One of the nice things about blogging is that you get feedback. You take an idea and you throw it out there. If there’s a better way of seeing things, someone is bound to tell you.
With that introduction, I turn to the topic of the day: pessimistic personal finance. These are scary times. We’ve all seen the stock market plunge, but really the stock market is the least of our worries. Unless credit frees up, we’re going to see economic disaster over the course of the next year. We already know it’s going to be bad, but no one knows how bad.
I live by the motto that pessimists are rarely disappointed and often pleasantly surprised, so with that in mind, I looked at our family finances and calculated three metrics that I call fuses. What is a fuse? A fuse is a duration of time until a bad thing.
The first fuse is what I call the normal fuse. Assume some set of catastrophes knocks out all of your income. How long can you and your family live on what you have now, without changing your spending at all? You can calculate this fuse by taking your cash (pretty much anything liquid and not at the mercy of the market) and dividing it by your monthly spending. The number you get is a duration in months. That’s your normal fuse.
The second fuse is the ‘bunker’ fuse. Assume the same set of catastrophes and calculate your fuse, but this time divide your cash by your monthly spending in ‘hunker down’ mode.

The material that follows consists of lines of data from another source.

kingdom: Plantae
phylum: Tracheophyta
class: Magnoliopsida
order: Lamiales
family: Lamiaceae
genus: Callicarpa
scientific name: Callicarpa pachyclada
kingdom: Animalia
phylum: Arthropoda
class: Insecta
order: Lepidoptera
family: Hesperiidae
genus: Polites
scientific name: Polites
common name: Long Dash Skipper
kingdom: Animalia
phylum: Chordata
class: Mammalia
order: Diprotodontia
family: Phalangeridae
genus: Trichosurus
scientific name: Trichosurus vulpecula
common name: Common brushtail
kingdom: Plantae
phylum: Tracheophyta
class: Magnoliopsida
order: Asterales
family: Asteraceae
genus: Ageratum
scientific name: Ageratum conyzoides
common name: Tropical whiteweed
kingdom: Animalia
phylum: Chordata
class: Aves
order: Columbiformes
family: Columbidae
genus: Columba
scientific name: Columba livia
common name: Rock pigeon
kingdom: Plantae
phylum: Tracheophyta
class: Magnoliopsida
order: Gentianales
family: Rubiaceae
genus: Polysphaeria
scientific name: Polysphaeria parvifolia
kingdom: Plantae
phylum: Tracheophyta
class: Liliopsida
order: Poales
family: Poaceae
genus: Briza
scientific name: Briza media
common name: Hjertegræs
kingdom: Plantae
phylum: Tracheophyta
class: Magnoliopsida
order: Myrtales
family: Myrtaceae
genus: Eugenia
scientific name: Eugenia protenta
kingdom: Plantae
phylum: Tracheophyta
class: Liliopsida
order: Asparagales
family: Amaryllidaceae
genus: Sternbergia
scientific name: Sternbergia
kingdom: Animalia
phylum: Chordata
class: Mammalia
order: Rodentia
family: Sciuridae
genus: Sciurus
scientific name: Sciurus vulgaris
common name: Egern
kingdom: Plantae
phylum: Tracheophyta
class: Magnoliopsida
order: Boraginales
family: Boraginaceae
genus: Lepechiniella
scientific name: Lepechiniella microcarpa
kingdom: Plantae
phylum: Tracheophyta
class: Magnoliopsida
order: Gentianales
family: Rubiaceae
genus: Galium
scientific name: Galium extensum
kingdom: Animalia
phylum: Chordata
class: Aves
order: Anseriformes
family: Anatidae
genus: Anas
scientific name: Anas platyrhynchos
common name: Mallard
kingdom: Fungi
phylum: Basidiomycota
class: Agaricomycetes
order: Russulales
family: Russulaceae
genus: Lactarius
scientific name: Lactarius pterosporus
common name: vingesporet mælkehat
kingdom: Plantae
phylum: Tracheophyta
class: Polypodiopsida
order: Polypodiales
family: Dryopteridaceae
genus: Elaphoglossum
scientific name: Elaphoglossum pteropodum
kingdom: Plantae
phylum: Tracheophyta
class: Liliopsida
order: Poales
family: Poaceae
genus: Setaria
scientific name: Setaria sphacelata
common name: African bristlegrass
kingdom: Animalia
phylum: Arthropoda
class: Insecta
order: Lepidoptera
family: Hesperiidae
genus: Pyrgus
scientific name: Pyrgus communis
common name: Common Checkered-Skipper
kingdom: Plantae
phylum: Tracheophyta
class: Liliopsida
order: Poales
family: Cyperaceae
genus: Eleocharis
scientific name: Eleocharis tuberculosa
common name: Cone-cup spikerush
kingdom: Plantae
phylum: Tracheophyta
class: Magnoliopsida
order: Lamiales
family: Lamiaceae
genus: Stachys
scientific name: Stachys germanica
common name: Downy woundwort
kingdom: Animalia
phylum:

In ‘hunker down’ mode, you’re spending only what you need to for rent/mortgage, insurance, and groceries. You jettison all non-essential spending. Again, don’t factor in things that can evaporate in the stock market.
The third fuse is the big one: the Armaggedon fuse. Take the total of all of your assets, your retirement, your house, your investments, and any money on hand, and divide that by your essential monthly expenses. Then, factor in the inflation rate, and you get your fuse.
There you go. Even if you aren’t a pessimist, I think these are good numbers to know. If you know them, you can rest at night knowing exactly how you’d fare during a personal tragedy, an economic meltdown, or even a zombie attack. Although for the latter two scenarios, guns and canned soups might be better than cash.
And, now a question: I can’t be the first one to have thought of these fuses. Are these concepts floating around under different names?
Great suggestions. I can't say that I am happying at my cursory fuse estimations. Fuse 1 has hit 0 months for the first time in my life. Fuse 2 obviously is at 0 as well. Lastly Fuse 3 I'm too frightened to even calculate. The recent stock meltdown and mortgage mess have wiped out a lot of my value. Why does this have to happen at such a bad economic time? Oh, I guess that's why it's bad. This has to be going on with many others as well. Time to start pinching all the pennies and building up liquid assets as quickly as possible.
Posted by: Dean Weber | November 03, 2008 at 07:46 AM
Investment people usually recommend that the second fuse be 6-12 months. I forget which term they commonly use for it. (Interestingly, I seem to remember 12 months being more common back in the day while 6 has been more common this decade - possibly because recent recessions have been mild enough that 6 months is thought enough to get a job?)
Why does the Armageddon scenario include liquid funds in the market (retirement savings, presumably in stocks)? Why not 10% of their value, as was (I believe) the low point of the DJIA in the 20's-30's crash?
Why include your house? I don't see a scenario where you could apply its value to monthly expenses. My family could pay off the remaining balance easily, but we'd keep it and live in it. People seriously underwater would likely walk away from their house - it wouldn't be an asset. For people in the middle, the house would be part of their monthly expense, as it is now - practically, another form of rent.
Posted by: BrianM | November 03, 2008 at 07:54 AM
Your second scenario is what is recommended that you keep awareness of, and you should keep an emergency fund of 6 to 12 months for it.
In your third scenario, money doesn't really matter. In failed economies, staples and commodities become more important. A pair of levi's is better than a bar of gold.
Posted by: Dan | November 03, 2008 at 09:57 AM
Plenty of financial advisers recommend having an emergency fund, but this is the first time I've seen it represented as three different numbers. It's a neat way to think about it.
I have a fourth fuse: my camping food/gear. I must really be a pessimist... :)
Posted by: Chris Harbert | November 03, 2008 at 04:16 PM
Regarding zombie attacks, remember that axes and swords don't run out of ammo.